Firstly – His own body, the body of any other person, against any offence affecting the human body; secondly, the property, whether movable or immovable, of himself or of any other person, against any act which is an offence under the definition of theft, robbery, mischief, or criminal trespass, or which is an attempt to commit…”

93 – The right of private defence of the body extends, under the restrictions mentioned in the last preceding section, to the voluntary causing of death or any other harm to the assailant, if the offence which occasions the exercise of the right be of any of the descriptions hereinafter enumerated, namely,

Such an assault as may reasonably cause apprehension that death will otherwise be the consequence of such assault; grievous hurt, kidnapping or Abduction, wrongful confinement,

Who then are the Executive President and the I.G. Police, to deny this Right of Private Defence?

The IGP clearly blundered when he complied with the President’s unlawful order. It is a pity that this episode fell to the lot of IGP Ernest Perera who had hitherto given decisive directions and stood by the actions of his subordinates and boosted the morale of the Police Force. SP Amparai too blundered when he in turn complied with the unlawful order of the IGP and did nothing to defend his men, knowing well that the policemen of Kalmunai “would be tortured if not killed,” if they surrendered. He not only had the right but was duty bound to exercise the right of private defence to defend his subordinates.

Action taken by British Prime Minister Margaret Thatcher in the Falklands War of April 1982, to send troops to regain the Falklands, and her justification of the action, is a precedent to follow: “We shall exercise our right to resort to force in self-defence under Article 51 of the United Nations Charter until the occupying forces leave the islands.” She did not wait for UN response in the Falklands issue at hand, knowing well it will be a negative response.

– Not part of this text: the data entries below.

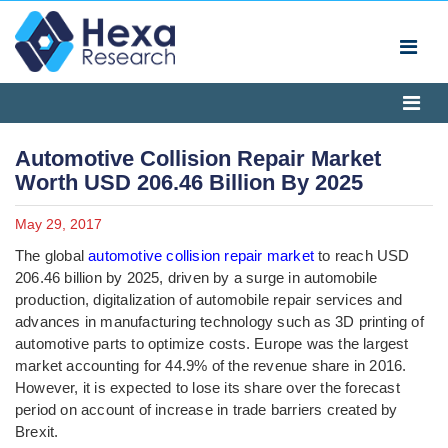
Automotive Collision Repair Market
Worth USD 206.46 Billion By 2025
May 29, 2017
The global
automotive collision repair market
to reach USD
206.46 billion by 2025, driven by a surge in automobile
production, digitalization of automobile repair services and
advances in manufacturing technology such as 3D printing of
automotive parts to optimize costs. Europe was the largest
market accounting for 44.9% of the revenue share in 2016.
However, it is expected to lose its share over the forecast
period on account of increase in trade barriers created by
Brexit.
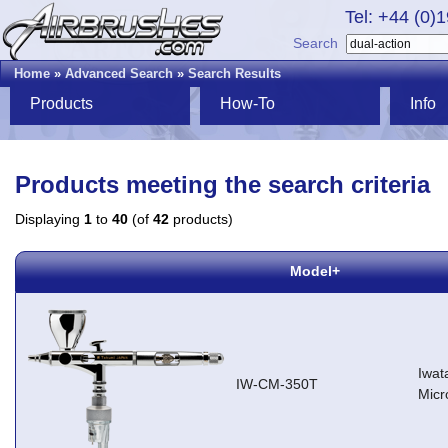
Tel: +44 (0)
Search
Home
»
Advanced Search
»
Search Results
Products
How-To
Info
Products meeting the search criteria
Displaying
1
to
40
(of
42
products)
Model+
Iwat
IW-CM-350T
Micr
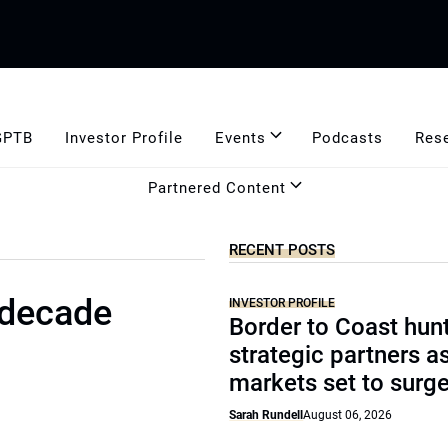
GPTB
Investor Profile
Events
Podcasts
Res
Partnered Content
RECENT POSTS
 decade
INVESTOR PROFILE
Border to Coast hun
strategic partners a
markets set to surg
Sarah Rundell
August 06, 2026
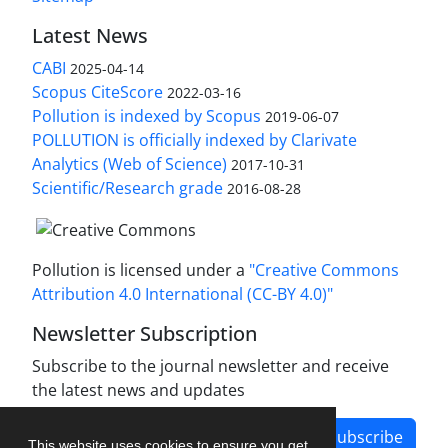
Latest News
CABI
2025-04-14
Scopus CiteScore
2022-03-16
Pollution is indexed by Scopus
2019-06-07
POLLUTION is officially indexed by Clarivate
Analytics (Web of Science)
2017-10-31
Scientific/Research grade
2016-08-28
Pollution is licensed under a
"Creative Commons
Attribution 4.0 International (CC-BY 4.0)"
Newsletter Subscription
Subscribe to the journal newsletter and receive
the latest news and updates
Subscribe
This website uses cookies to ensure you get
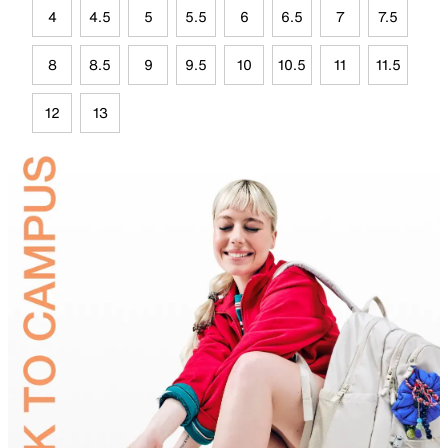
4
4.5
5
5.5
6
6.5
7
7.5
8
8.5
9
9.5
10
10.5
11
11.5
12
13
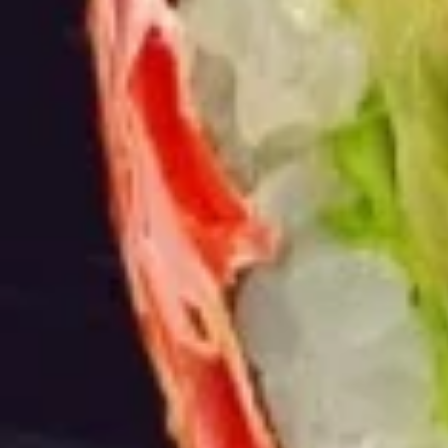
Burrito
12.
12. Black Pepper Beef Burrito
Black
Pepper
$13.75
Beef
Burrito
13.
13. Sweet Chili Fish Nuggets
Sweet
Burrito
Chili
$13.75
Fish
Nuggets
Burrito
14.
14. Basil Tofu Burrito
Basil
Tofu
$12.75
Burrito
15.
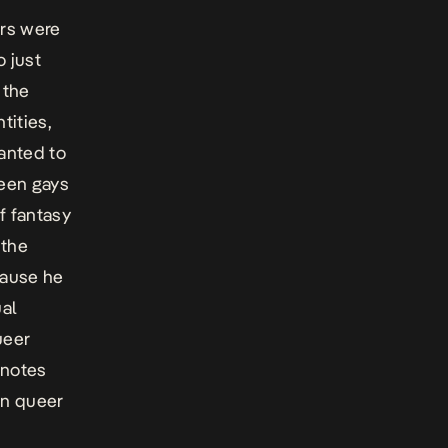
ers were
o just
 the
tities,
anted to
ween gays
of fantasy
 the
cause he
ual
ueer
 notes
ian queer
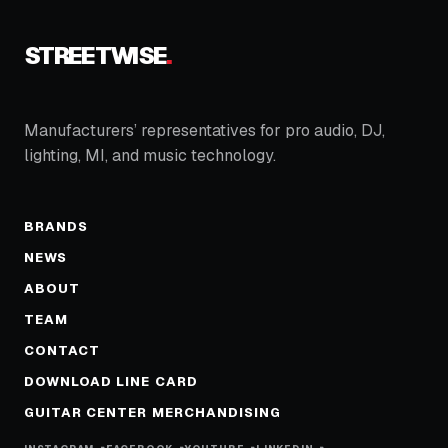
STREETWISE
.
Manufacturers’ representatives for pro audio, DJ,
lighting, MI, and music technology.
BRANDS
NEWS
ABOUT
TEAM
CONTACT
DOWNLOAD LINE CARD
GUITAR CENTER MERCHANDISING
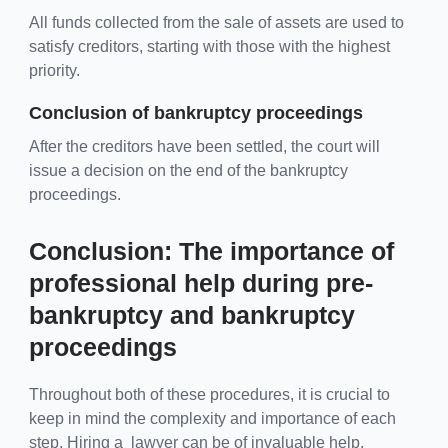
All funds collected from the sale of assets are used to
satisfy creditors, starting with those with the highest
priority.
Conclusion of bankruptcy proceedings
After the creditors have been settled, the court will
issue a decision on the end of the bankruptcy
proceedings.
Conclusion: The importance of
professional help during pre-
bankruptcy and bankruptcy
proceedings
Throughout both of these procedures, it is crucial to
keep in mind the complexity and importance of each
step. Hiring a lawyer can be of invaluable help,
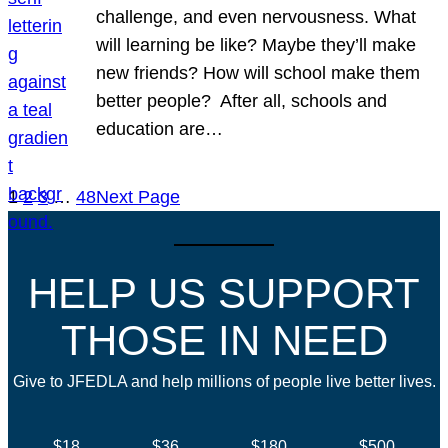
challenge, and even nervousness. What
will learning be like? Maybe they’ll make
new friends? How will school make them
better people? After all, schools and
education are…
1
2
3
…
48
Next Page
HELP US SUPPORT
THOSE IN NEED
Give to JFEDLA and help millions of people live better lives.
$18
$36
$180
$500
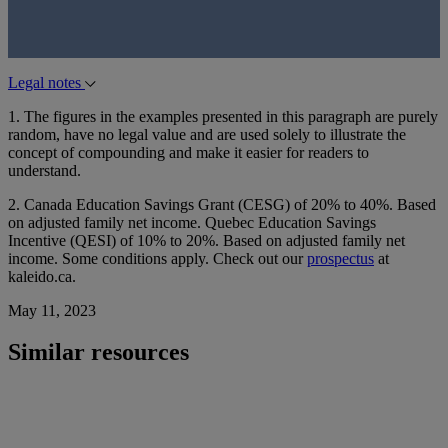
Legal notes
1. The figures in the examples presented in this paragraph are purely
random, have no legal value and are used solely to illustrate the
concept of compounding and make it easier for readers to
understand.
2. Canada Education Savings Grant (CESG) of 20% to 40%. Based
on adjusted family net income. Quebec Education Savings
Incentive (QESI) of 10% to 20%. Based on adjusted family net
income. Some conditions apply. Check out our
prospectus
at
kaleido.ca.
May 11, 2023
Similar resources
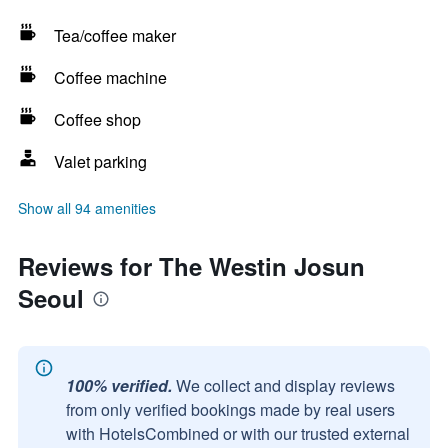
Tea/coffee maker
Coffee machine
Coffee shop
Valet parking
Show all 94 amenities
Reviews for The Westin Josun
Seoul
100% verified.
We collect and display reviews
from only verified bookings made by real users
with HotelsCombined or with our trusted external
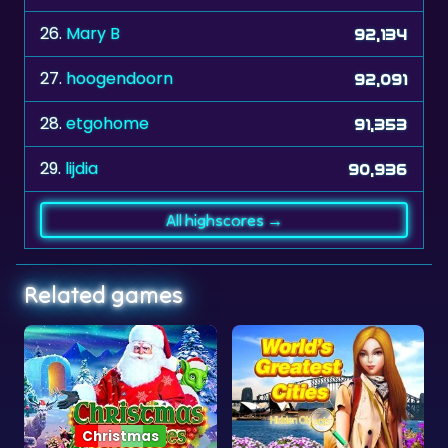
26.
Mary B
92,134
27.
hoogendoorn
92,091
28.
etgohome
91,353
29.
lijdia
90,936
All highscores →
Related games
Christmas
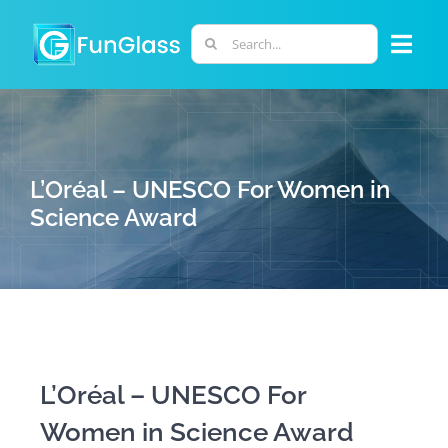
Skip
to
Search
Togg
content
for:
Navi
ABOUT US
PHD PROGRAM
L’Oréal – UNESCO For Women in
Science Award
RESEARCH
INDUSTRY
LABORATORIES
L’Oréal – UNESCO For
Women in Science Award
PERSONNEL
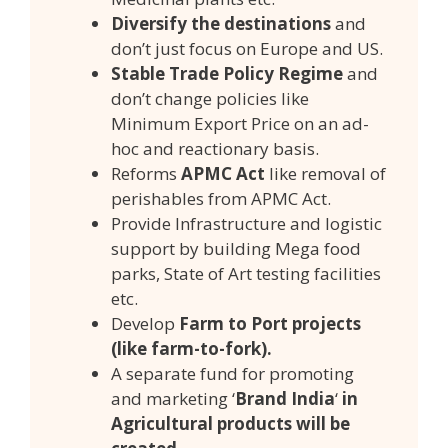
Diversify the destinations
and
don’t just focus on Europe and US.
Stable Trade Policy Regime
and
don’t change policies like
Minimum Export Price on an ad-
hoc and reactionary basis.
Reforms
APMC Act
like removal of
perishables from APMC Act.
Provide Infrastructure and logistic
support by building Mega food
parks, State of Art testing facilities
etc.
Develop
Farm to Port projects
(like farm-to-fork).
A separate fund for promoting
and marketing ‘
Brand India
‘
in
Agricultural products will be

As ASP Trincomalee, I faced a similar situation during the 1983 Pogrom and the ensuing war. I had reliable information that an attack on the Kiliveddy Police Post was imminent. This Police Post under the supervision of Mutur Police, with a police sergeant placed in charge, had been hastily opened on orders of the Defence Ministry to contain internecine clashes between two rival Tamil groups.

It was housed in two rooms of a wayside boutique at the ferry-point on the brink of the river. The toilet facility was a common VC latrine about 300 meters from the post. The purpose for opening this post was no longer valid. In the context of the situation in hand, it had become a liability. There was no way to strengthen its defences in that place.

I intimated the situation to SSP Division and DIG/NCR and suggested withdrawing this post giving reasons, but they would not hear of it, saying it was a Defence Ministry order. I then spoke to the IGP who also said he could not approve its closure because it was a Defence Ministry Order.

I had to make a decision as it concerned the lives of the policemen apart from communication equipment and firearms. Having no other option, I exercised the right of private defence, Defence Ministry Orders notwithstanding, and withdrew men and material to Mutur Police that same evening and relayed messages to all concerned informing that: “the men and material of Kiliveddy Post were withdrawn temporarily till it can be secured, as there is no other option.” No questions were raised, nor was the police post ever reopened. Many years later, a new prototype police station building was put up and a regular police station opened in Kiliveddy.